A fellow writer said five minutes is enough time to write and a car is a good enough space to pull out a notebook—the key is acknowledging the writing no matter when, where and how.

Writing doesn’t have to have the optimal conditions but can be slipped in, because waiting for the right place and right time can end up being limiting. The ideas or what could have happened get lost in the takeover of seemingly more important things.

I find that I can write for 15 minutes (five doesn’t work for me) and get a poem in, but for stories I do need a half-hour. If I wait for an hour or more, I skip it and do other tasks on my to-do list.

The lesson: just make do so you can write.
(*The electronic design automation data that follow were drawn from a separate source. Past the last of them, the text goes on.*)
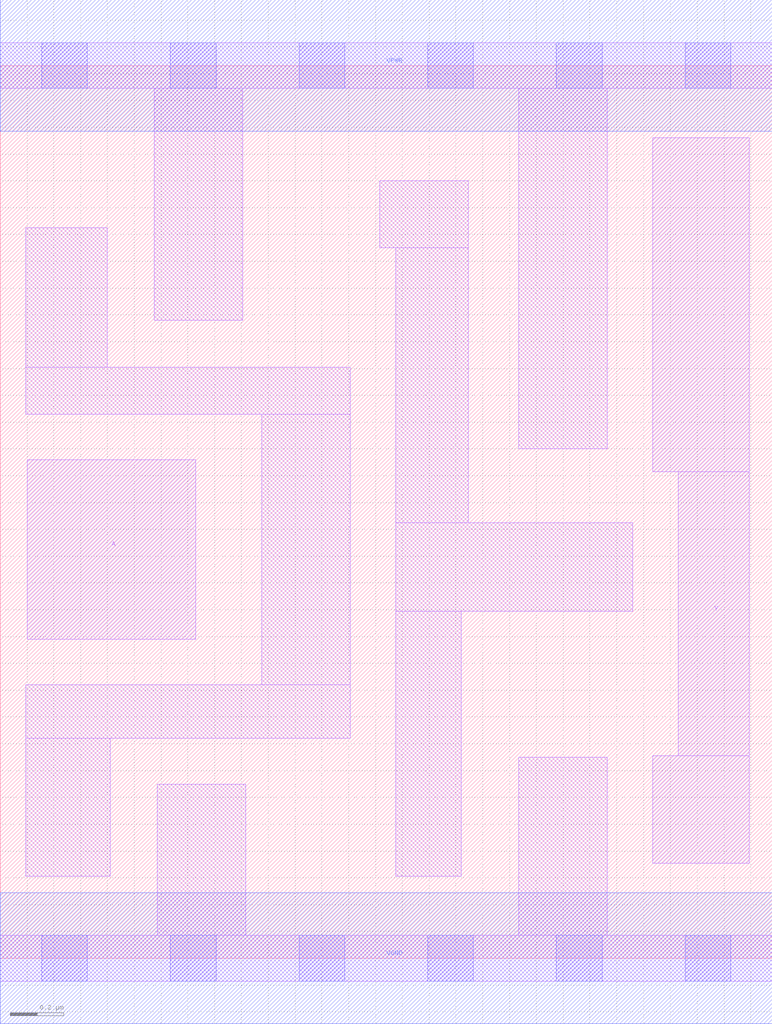
<source format=lef>
# Copyright 2020 The SkyWater PDK Authors
#
# Licensed under the Apache License, Version 2.0 (the "License");
# you may not use this file except in compliance with the License.
# You may obtain a copy of the License at
#
#     https://www.apache.org/licenses/LICENSE-2.0
#
# Unless required by applicable law or agreed to in writing, software
# distributed under the License is distributed on an "AS IS" BASIS,
# WITHOUT WARRANTIES OR CONDITIONS OF ANY KIND, either express or implied.
# See the License for the specific language governing permissions and
# limitations under the License.
#
# SPDX-License-Identifier: Apache-2.0

VERSION 5.7 ;
  NAMESCASESENSITIVE ON ;
  NOWIREEXTENSIONATPIN ON ;
  DIVIDERCHAR "/" ;
  BUSBITCHARS "[]" ;
UNITS
  DATABASE MICRONS 200 ;
END UNITS
MACRO sky130_fd_sc_ms__clkdlyinv3sd3_1
  CLASS CORE ;
  FOREIGN sky130_fd_sc_ms__clkdlyinv3sd3_1 ;
  ORIGIN  0.000000  0.000000 ;
  SIZE  2.880000 BY  3.330000 ;
  SYMMETRY X Y ;
  SITE unit ;
  PIN A
    ANTENNAGATEAREA  0.264600 ;
    DIRECTION INPUT ;
    USE SIGNAL ;
    PORT
      LAYER li1 ;
        RECT 0.100000 1.190000 0.730000 1.860000 ;
    END
  END A
  PIN Y
    ANTENNADIFFAREA  0.408100 ;
    DIRECTION OUTPUT ;
    USE SIGNAL ;
    PORT
      LAYER li1 ;
        RECT 2.435000 0.355000 2.795000 0.755000 ;
        RECT 2.435000 1.815000 2.795000 3.060000 ;
        RECT 2.530000 0.755000 2.795000 1.815000 ;
    END
  END Y
  PIN VGND
    DIRECTION INOUT ;
    USE GROUND ;
    PORT
      LAYER met1 ;
        RECT 0.000000 -0.245000 2.880000 0.245000 ;
    END
  END VGND
  PIN VPWR
    DIRECTION INOUT ;
    USE POWER ;
    PORT
      LAYER met1 ;
        RECT 0.000000 3.085000 2.880000 3.575000 ;
    END
  END VPWR
  OBS
    LAYER li1 ;
      RECT 0.000000 -0.085000 2.880000 0.085000 ;
      RECT 0.000000  3.245000 2.880000 3.415000 ;
      RECT 0.095000  0.305000 0.410000 0.820000 ;
      RECT 0.095000  0.820000 1.305000 1.020000 ;
      RECT 0.095000  2.030000 1.305000 2.205000 ;
      RECT 0.095000  2.205000 0.400000 2.725000 ;
      RECT 0.575000  2.380000 0.905000 3.245000 ;
      RECT 0.585000  0.085000 0.915000 0.650000 ;
      RECT 0.975000  1.020000 1.305000 2.030000 ;
      RECT 1.415000  2.650000 1.745000 2.900000 ;
      RECT 1.475000  0.305000 1.720000 1.295000 ;
      RECT 1.475000  1.295000 2.360000 1.625000 ;
      RECT 1.475000  1.625000 1.745000 2.650000 ;
      RECT 1.935000  0.085000 2.265000 0.750000 ;
      RECT 1.935000  1.900000 2.265000 3.245000 ;
    LAYER mcon ;
      RECT 0.155000 -0.085000 0.325000 0.085000 ;
      RECT 0.155000  3.245000 0.325000 3.415000 ;
      RECT 0.635000 -0.085000 0.805000 0.085000 ;
      RECT 0.635000  3.245000 0.805000 3.415000 ;
      RECT 1.115000 -0.085000 1.285000 0.085000 ;
      RECT 1.115000  3.245000 1.285000 3.415000 ;
      RECT 1.595000 -0.085000 1.765000 0.085000 ;
      RECT 1.595000  3.245000 1.765000 3.415000 ;
      RECT 2.075000 -0.085000 2.245000 0.085000 ;
      RECT 2.075000  3.245000 2.245000 3.415000 ;
      RECT 2.555000 -0.085000 2.725000 0.085000 ;
      RECT 2.555000  3.245000 2.725000 3.415000 ;
  END
END sky130_fd_sc_ms__clkdlyinv3sd3_1
END LIBRARY

</source>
Carry a notebook wherever you go, or even different notebooks for different places—I have a mini one in my purse, a small one in my workbag and a few in my house. Inspiration can hit at unplanned or inconvenient moments, but take the five minutes, or even two, to jot down a reminder of what you want to say when you do have the time.

Finding a Writing Spot

For those mini writing moments, establish a writing spot that becomes your writing get-away. To do this, ask yourself a few questions, such as:

  • Do you need quiet or background noise from conversations and music?
  • Do you want an area that’s open or a small space, such as a closet converted into an office? Do you like working outside if it’s nice out?
  • Do you want to write alone or be around other people? Do you need to write with a writing partner or a write-in group?
  • Do you want to go somewhere away from home and the excuses of chores and whatever else can distract you?
  • Do you have a time of day when you do your best writing? Do you need a routine, or a schedule?

Other Ideas for Writing Spots

Here are a few places you can try: a desk in the bedroom or living room, the library, coffee shops, restaurants, bars or a porch, deck or patio during nice weather.

Once you find a spot you consider comfortable and also inspiring, make that your go-to place for writing. And then cherish it and the work that you do there.